Preservation Victory in Loudoun: Mrs. Paxton Prevails
Rachel Paxton was a wealthy woman who died in 1921, adamant about leaving one legacy--a place where the poor children of Leesburg and Loudoun County would get the care and love that might, in some cosmic fashion, ease some of the pain visited upon her family when her grandson Charles died when he was just five years old.
Paxton's handwritten will left her estate and magnificent 1872 home in the center of Leesburg to a foundation that was to run the Margaret Paxton Memorial for Convalescent Children, a facility that would take in orphans and afflicted children without charge. For most of a century, that's just what the Paxton home was--but in 2004, its trustees shut down the place, saying they could no longer afford to operate it--even if they were sitting on $6 million in assets--and anyway, the building was too old and the land had become too valuable. The trustees proposed to bulldoze the home and sell the 16-acre property to the highest bidder.
Now, there's splendid news for lovers of the Paxton estate and for Loudoun's kids: After considerable pressure from residents and preservation groups and assists from Rep. Frank Wolf and state Sen. Mark Herring, the Arc of Loudoun has signed a 10-year lease to take over the Paxton house and turn it into the new campus of the Aurora School, a facility for autistic children that has operated in Purcellville since 2003. The school will now be able to double its enrollment of 24 students.

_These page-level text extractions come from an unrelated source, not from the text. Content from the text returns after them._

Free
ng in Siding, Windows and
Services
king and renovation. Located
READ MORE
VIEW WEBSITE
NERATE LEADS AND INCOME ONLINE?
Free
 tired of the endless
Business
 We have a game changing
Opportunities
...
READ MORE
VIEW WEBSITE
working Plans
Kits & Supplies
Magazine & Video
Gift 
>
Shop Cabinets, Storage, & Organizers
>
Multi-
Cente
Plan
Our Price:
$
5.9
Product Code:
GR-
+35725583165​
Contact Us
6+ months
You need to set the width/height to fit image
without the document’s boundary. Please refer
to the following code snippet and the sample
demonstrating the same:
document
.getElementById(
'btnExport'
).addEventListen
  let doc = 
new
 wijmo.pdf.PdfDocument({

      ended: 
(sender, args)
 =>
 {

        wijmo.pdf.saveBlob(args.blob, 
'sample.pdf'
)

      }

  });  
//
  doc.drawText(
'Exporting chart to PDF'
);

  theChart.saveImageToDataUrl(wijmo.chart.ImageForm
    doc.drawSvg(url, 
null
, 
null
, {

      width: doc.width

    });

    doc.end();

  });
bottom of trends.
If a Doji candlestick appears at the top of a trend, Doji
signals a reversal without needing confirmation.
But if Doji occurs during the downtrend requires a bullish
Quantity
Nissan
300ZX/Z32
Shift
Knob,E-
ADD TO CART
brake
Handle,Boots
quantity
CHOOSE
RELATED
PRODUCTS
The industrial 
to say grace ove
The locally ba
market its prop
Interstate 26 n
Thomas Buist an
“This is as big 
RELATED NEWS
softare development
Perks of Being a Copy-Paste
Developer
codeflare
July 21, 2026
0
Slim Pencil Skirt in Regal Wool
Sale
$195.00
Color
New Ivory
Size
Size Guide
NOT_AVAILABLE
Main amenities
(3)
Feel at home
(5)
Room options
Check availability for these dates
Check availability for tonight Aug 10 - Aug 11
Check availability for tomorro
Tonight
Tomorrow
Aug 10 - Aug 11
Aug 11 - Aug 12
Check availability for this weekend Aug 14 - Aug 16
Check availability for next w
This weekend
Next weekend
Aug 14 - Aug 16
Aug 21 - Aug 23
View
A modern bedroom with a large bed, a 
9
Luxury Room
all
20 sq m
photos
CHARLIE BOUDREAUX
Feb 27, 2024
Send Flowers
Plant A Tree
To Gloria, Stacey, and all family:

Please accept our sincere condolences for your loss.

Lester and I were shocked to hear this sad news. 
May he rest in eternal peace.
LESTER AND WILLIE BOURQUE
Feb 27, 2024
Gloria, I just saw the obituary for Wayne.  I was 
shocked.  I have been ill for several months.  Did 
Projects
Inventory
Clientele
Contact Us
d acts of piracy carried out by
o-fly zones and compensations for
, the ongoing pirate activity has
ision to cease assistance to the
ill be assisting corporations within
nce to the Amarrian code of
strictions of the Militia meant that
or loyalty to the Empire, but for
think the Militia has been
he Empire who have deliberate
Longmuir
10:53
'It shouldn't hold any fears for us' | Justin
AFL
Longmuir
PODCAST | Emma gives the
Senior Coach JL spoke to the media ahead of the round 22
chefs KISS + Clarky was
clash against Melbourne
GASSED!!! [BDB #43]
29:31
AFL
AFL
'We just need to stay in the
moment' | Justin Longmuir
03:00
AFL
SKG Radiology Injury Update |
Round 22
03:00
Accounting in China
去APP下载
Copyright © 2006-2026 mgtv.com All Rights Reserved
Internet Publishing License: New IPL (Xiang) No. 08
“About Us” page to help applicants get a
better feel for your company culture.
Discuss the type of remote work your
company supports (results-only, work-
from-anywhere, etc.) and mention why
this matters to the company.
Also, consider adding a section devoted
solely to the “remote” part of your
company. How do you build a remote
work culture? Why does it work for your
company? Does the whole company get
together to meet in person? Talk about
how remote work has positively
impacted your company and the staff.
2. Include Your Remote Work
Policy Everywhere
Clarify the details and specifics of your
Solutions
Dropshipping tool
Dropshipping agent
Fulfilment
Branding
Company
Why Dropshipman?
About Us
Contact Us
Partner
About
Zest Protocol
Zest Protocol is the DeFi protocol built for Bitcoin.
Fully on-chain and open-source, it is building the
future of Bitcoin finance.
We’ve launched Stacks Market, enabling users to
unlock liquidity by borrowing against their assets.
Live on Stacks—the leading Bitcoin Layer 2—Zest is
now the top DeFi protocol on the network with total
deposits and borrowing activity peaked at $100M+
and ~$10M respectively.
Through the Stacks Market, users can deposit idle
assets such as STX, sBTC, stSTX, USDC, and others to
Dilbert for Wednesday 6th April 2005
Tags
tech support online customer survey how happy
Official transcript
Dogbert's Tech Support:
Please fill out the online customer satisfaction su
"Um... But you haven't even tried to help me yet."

"This is a tremendous victory," said Rev. John Ohmer, rector of St. James' Episcopal Church a few blocks away, who sued the trustees in an effort to save the house. (This came after the trustees sued the town, and after the home's two governing boards dissolved into a not-so-civil battle.) Ohmer said it will be more than a year before kids can move into the home, which has fallen into disrepair and which requires several million dollars in work. But given the rising number of autism cases and the relative lack of facilities devoted to caring for autistic kids, the preservation of a grand property is a bright first step.